# evil dead 2



## strawhat-san (Jan 31, 2010)

I just watched evil dead 2 and it kicked ass , so im just writing this now to see what other people think about it 

also as an extra question would you sacrifice your non-dominant hand if you could get a chainsaw as  replacement


----------



## Overlord Nadrian (Jan 31, 2010)

I loved the film 
	

	
	
		
		

		
			





I wouldn't sacrifice my hand though, a hand's more useful than a chainsaw, cos a hand can pick up a chainsaw, but can a chainsaw pick up a hand?



Spoiler



I think not. 
	

	
	
		
		

		
		
	


	






You _could_ use it for certain sexual activities though, but don't blame me if anything goes wrong


----------



## Blue Zoidberg (Feb 1, 2010)

You're just now seeing it?!
Quick, watch the other two, now!

Sam Raimi is one of my favorite directors ever



Spoiler








Groovy


----------



## Skyline969 (Feb 1, 2010)

Evil Dead 3 (The Army of Darkness) is a close second to Evil Dead 2, but the first one was kinda meh. Dead By Dawn (the 2nd one) is still the best though.

My favorite part's when Ash finally loses it and starts going insane with the stuff in the house. That deer head will forever stay in my head.


----------



## Man18 (Feb 1, 2010)

Hoverlord Nadrian said:
			
		

> I loved the film
> 
> 
> 
> ...


You should see the movie again, he HAD to do it, it was not a choice and it was just lucky he could use his chainsaw arm otherwise he would have been screwed.


----------



## user0002 (Feb 1, 2010)

I didn't like that much. It's watchable one time.


----------



## cobleman (Feb 1, 2010)

OMG i was 10 when i watched this for the 1st time on the old Sony Betamax scared the shit outta me and my cousins but being kids we still had to pause and watch in slow motion where the tree attacks the girl LMAO it just looked so painful. What i could never figure out was how they changed the origanal story each time they made a new film and recapped on the past
Lol that was the 1st movie the second wasnt untill 1987


----------



## Blue Zoidberg (Feb 1, 2010)

user0002 said:
			
		

> I didn't like that much. It's watchable one time.



You, Sir, have no respect for cheesy cinema.


----------



## TrolleyDave (Feb 2, 2010)

cobleman said:
			
		

> OMG i was 10 when i watched this for the 1st time on the old Sony Betamax scared the shit outta me and my cousins but being kids we still had to pause and watch in slow motion where the tree attacks the girl LMAO it just looked so painful. What i could never figure out was how they changed the origanal story each time they made a new film and recapped on the past
> Lol that was the 1st movie the second wasnt untill 1987



The bit with the tree was in the first film.  The second one was like a tame comedy remake compared to the first.  It was good but definitely not a patch on the first.

Data section -
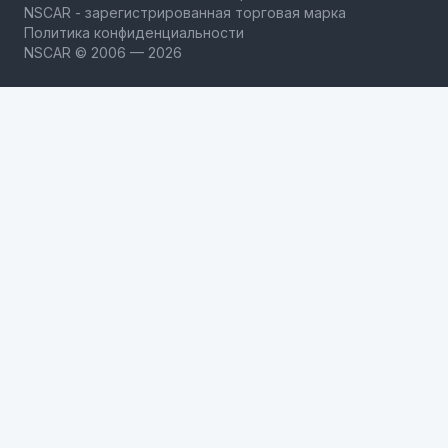
NSCAR - зарегистрированная торговая марка
Политика конфиденциальности
NSCAR © 2006 — 2026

Directions for this task - Resume the Evil Dead 2 forum thread, writing what comes after its last post. The material comes from a separate source and is unrelated to the Evil Dead 2 forum thread.

Answer -
----------



## WildWon (Feb 2, 2010)

Yea, the first was supposedly made as a "real" horror film, but just ended up being cheesy as hell (still a great concept, but stop motion isn't scary lol). The 2nd was a satirized remake of the first, purposefully cheesy and laughable. The 3rd was made because there was a badass character that needed to travel through time and kick ass. And Raimi looked down from His throne, gave birth to said story, saw His creation and said "It is good." And there was much rejoicing.


----------



## Hadrian (Feb 2, 2010)

Films like this make wish all horror films had NO cgi in them.

I hope Evil Dead 4 or the remake never happen, there is just too much to live up to.


----------



## WildWon (Feb 2, 2010)

Hadrian said:
			
		

> Films like this make wish all horror films had NO cgi in them.
> 
> I hope Evil Dead 4 or the remake never happen, there is just too much to live up to.



I can agree with the "no cgi" thing. I'm a sucker for practical effects. I have multiple friends that are going to school for different aspects of cinematography (wow. i spelled that correctly the first time, no squigglies! Sorry, surprised myself with that lol) and a couple of other friends that have been effing around with practical effects and we've all been talking about making some short horror/gore films. I dunno if it'll ever happen, but if it does, you'll be seeing them 
	

	
	
		
		

		
		
	


	




As for Evil Dead 4/Remake, i'm behind it 100% IF they get the right guy for the job. I don't know who it is, but there ARE good remakes out there. Dawn Of The Dead is the perfect example. If a remake of Evil Dead would be as good as the remake of DotD, please, PLEASE do it! (i know, chances are slim, but still... 
	

	
	
		
		

		
		
	


	




)


----------



## Hadrian (Feb 2, 2010)

There are good remakes but for every Dawn (the easrly 90's Night remake was good too) remake there is a Day of the Dead remake where Bubba...is a vegetarian zombie.


----------



## WildWon (Feb 2, 2010)

Hadrian said:
			
		

> There are good remakes but for every Dawn (the easrly 90's Night remake was good too) remake there is a Day of the Dead remake where Bubba...is a vegetarian zombie.



Oh trust me. I know. You notice that i only had ONE good remake/reimagineing listed 
	

	
	
		
		

		
		
	


	




I couldn't think of any others, however, Rob Zombie's Halloween was fucking fantastic. Haven't seen H2 yet, but i want to.

Ok, and i may get shit on for this one, but i adored the My Bloody Valentine (yea, the 3d one), just for the use of gore and 3d. It was a wonderfully campy slasher.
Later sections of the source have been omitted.